HOLOPIS.COM, JAKARTA – AI (Artificial Intelligence) perlahan mulai menggantikan, peran dari pekerjaan yang sebelumnya dikerjakan oleh orang. Namun, AI tidak bisa menggantikan pekerjaan atau profesi yang berhubungan dengan moral.

Seperti tugas dari seorang hakim dan jaksa, yang melaksanakan tugasnya harus menggunakan hati nurani tidak hanya berdasarkan data yang ada.

Buat sebagian orang moral dianggap berasal dari kebudayaan, ada juga yang beranggapan bawaan yang diberikan Tuhan kepada manusia untuk membedakan benar dan salah dalam hati nuraninya.

Ahli Utama dari Pusat Riset Kecerdasan Artifisial dan Keamanan Siber BRIN, Hilman F. Pardede dalam sebuah diskusi mengungkapkan sejumlah alasan terkait hal tersebut.

“Pertama, moral itu juga masih diperdebatkan.

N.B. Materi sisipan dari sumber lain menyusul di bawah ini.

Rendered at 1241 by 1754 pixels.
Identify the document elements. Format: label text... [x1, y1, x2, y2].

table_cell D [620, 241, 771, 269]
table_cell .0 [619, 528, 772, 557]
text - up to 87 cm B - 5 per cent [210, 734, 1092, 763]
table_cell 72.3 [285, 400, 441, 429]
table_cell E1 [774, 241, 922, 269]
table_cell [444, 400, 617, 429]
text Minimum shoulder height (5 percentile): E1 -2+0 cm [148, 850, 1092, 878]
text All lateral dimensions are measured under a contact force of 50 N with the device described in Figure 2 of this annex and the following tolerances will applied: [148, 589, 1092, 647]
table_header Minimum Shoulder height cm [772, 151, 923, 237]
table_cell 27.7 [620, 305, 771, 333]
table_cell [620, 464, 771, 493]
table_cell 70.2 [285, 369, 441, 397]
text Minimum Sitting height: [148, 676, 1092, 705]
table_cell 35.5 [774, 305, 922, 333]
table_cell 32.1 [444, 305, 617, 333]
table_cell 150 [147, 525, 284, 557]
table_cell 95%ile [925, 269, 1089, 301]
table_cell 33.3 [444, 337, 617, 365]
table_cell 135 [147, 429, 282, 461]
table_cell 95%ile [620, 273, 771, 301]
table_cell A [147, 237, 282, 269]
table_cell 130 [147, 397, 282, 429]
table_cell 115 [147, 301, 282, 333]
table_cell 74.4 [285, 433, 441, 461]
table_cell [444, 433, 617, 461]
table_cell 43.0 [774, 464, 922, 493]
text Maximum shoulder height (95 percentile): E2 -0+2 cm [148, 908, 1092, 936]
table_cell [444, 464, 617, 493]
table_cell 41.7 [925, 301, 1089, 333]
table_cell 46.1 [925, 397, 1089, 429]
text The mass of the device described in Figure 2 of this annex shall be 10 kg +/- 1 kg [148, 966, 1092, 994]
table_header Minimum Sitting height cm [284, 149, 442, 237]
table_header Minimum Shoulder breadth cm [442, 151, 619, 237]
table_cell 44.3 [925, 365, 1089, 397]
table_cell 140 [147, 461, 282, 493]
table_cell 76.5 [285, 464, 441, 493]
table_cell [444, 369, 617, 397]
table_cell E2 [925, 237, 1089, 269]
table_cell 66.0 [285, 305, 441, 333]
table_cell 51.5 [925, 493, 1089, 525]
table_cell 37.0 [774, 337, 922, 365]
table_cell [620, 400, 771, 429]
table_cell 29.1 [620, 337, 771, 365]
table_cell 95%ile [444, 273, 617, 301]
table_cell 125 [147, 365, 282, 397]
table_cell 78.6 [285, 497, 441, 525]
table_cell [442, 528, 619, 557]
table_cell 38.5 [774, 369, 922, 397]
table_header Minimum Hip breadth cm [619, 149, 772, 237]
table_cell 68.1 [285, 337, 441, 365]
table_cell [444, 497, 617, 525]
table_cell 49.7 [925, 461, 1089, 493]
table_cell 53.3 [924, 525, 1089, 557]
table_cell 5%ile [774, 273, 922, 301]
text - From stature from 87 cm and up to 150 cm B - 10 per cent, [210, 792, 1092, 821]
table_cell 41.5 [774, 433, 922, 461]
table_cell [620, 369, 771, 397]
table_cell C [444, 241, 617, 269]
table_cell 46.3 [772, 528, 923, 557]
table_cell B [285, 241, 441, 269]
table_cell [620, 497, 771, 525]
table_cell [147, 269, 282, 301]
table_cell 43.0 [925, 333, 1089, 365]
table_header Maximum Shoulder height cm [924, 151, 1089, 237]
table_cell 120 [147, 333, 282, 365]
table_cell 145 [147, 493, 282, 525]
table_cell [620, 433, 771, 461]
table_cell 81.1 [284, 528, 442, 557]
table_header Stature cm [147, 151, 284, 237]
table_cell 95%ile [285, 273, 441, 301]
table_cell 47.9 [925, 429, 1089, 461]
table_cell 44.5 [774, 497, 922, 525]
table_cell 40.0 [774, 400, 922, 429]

Kita masih membicarakan asal moral dari mana sih?” ujarnya dalam keterangan yang dikutip Holopis.com, Jumat (2/6).

Hilman menjelaskan, dalam menentukan moral diperlukan pemahaman lebih tidak hanya berdasarkan kumpulan data yang dipelajari oleh mesin. Selain itu, moral manusia juga dipengaruhi oleh yang namanya emosi atau sisi psikologis lainnya.

AI yang saat ini terus dikembangkan, tidak bisa memiliki hal-hal tersebut. Sehingga menjadikan AI sebagai pengambil keputusan berkait moral dan hati nurani bukan merupakan ide yang bagus.

“Kalau saya tadi bilang, AI kan belajar dari data, dilatih. Nah kalau kita melatih dengan pemahaman yang setengah-setengah tadi, mungkin kita nggak bisa memodelkan itu,” jelas Hilman.

“Saya sebagai seseorang yang mau dihakimi aspek moralitasnya, saya pengennya tentu adalah manusia (yang melakukannya – red) karena dia bisa melihat keseluruhan masalah,” pungkasnya.